**Prompt:**
Could you swap "collectors" for "collected by" everywhere in the listing below and write out all its lines again with nothing else changed?
.....
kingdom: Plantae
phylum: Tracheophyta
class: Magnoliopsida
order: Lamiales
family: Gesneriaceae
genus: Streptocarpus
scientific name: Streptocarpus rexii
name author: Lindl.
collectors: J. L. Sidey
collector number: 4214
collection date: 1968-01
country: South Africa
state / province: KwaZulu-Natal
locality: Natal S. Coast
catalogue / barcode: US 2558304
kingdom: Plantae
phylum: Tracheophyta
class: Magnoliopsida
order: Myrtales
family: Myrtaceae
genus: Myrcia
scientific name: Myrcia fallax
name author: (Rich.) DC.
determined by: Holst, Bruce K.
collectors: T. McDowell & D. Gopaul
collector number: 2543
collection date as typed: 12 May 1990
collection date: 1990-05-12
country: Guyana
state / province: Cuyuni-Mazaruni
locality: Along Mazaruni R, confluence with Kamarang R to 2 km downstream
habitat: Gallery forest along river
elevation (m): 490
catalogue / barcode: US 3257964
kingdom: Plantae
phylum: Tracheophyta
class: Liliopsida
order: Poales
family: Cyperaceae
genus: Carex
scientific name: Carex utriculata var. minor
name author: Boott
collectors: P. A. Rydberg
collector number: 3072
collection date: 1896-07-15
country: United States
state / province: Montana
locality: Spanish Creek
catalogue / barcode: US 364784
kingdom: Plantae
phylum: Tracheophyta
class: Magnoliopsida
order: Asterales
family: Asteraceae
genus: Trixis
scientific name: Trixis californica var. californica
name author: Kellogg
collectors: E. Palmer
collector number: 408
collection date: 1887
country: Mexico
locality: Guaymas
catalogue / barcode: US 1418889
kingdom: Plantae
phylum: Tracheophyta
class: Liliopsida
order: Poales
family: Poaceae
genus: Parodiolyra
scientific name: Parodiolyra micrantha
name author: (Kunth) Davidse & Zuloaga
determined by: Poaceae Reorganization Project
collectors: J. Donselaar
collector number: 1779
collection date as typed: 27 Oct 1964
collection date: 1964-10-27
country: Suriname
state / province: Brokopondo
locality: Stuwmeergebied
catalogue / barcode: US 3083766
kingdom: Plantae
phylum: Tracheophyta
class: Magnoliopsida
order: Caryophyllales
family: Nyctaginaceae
.....
**Answer to the task:**
kingdom: Plantae
phylum: Tracheophyta
class: Magnoliopsida
order: Lamiales
family: Gesneriaceae
genus: Streptocarpus
scientific name: Streptocarpus rexii
name author: Lindl.
collected by: J. L. Sidey
collector number: 4214
collection date: 1968-01
country: South Africa
state / province: KwaZulu-Natal
locality: Natal S. Coast
catalogue / barcode: US 2558304
kingdom: Plantae
phylum: Tracheophyta
class: Magnoliopsida
order: Myrtales
family: Myrtaceae
genus: Myrcia
scientific name: Myrcia fallax
name author: (Rich.) DC.
determined by: Holst, Bruce K.
collected by: T. McDowell & D. Gopaul
collector number: 2543
collection date as typed: 12 May 1990
collection date: 1990-05-12
country: Guyana
state / province: Cuyuni-Mazaruni
locality: Along Mazaruni R, confluence with Kamarang R to 2 km downstream
habitat: Gallery forest along river
elevation (m): 490
catalogue / barcode: US 3257964
kingdom: Plantae
phylum: Tracheophyta
class: Liliopsida
order: Poales
family: Cyperaceae
genus: Carex
scientific name: Carex utriculata var. minor
name author: Boott
collected by: P. A. Rydberg
collector number: 3072
collection date: 1896-07-15
country: United States
state / province: Montana
locality: Spanish Creek
catalogue / barcode: US 364784
kingdom: Plantae
phylum: Tracheophyta
class: Magnoliopsida
order: Asterales
family: Asteraceae
genus: Trixis
scientific name: Trixis californica var. californica
name author: Kellogg
collected by: E. Palmer
collector number: 408
collection date: 1887
country: Mexico
locality: Guaymas
catalogue / barcode: US 1418889
kingdom: Plantae
phylum: Tracheophyta
class: Liliopsida
order: Poales
family: Poaceae
genus: Parodiolyra
scientific name: Parodiolyra micrantha
name author: (Kunth) Davidse & Zuloaga
determined by: Poaceae Reorganization Project
collected by: J. Donselaar
collector number: 1779
collection date as typed: 27 Oct 1964
collection date: 1964-10-27
country: Suriname
state / province: Brokopondo
locality: Stuwmeergebied
catalogue / barcode: US 3083766
kingdom: Plantae
phylum: Tracheophyta
class: Magnoliopsida
order: Caryophyllales
family: Nyctaginaceae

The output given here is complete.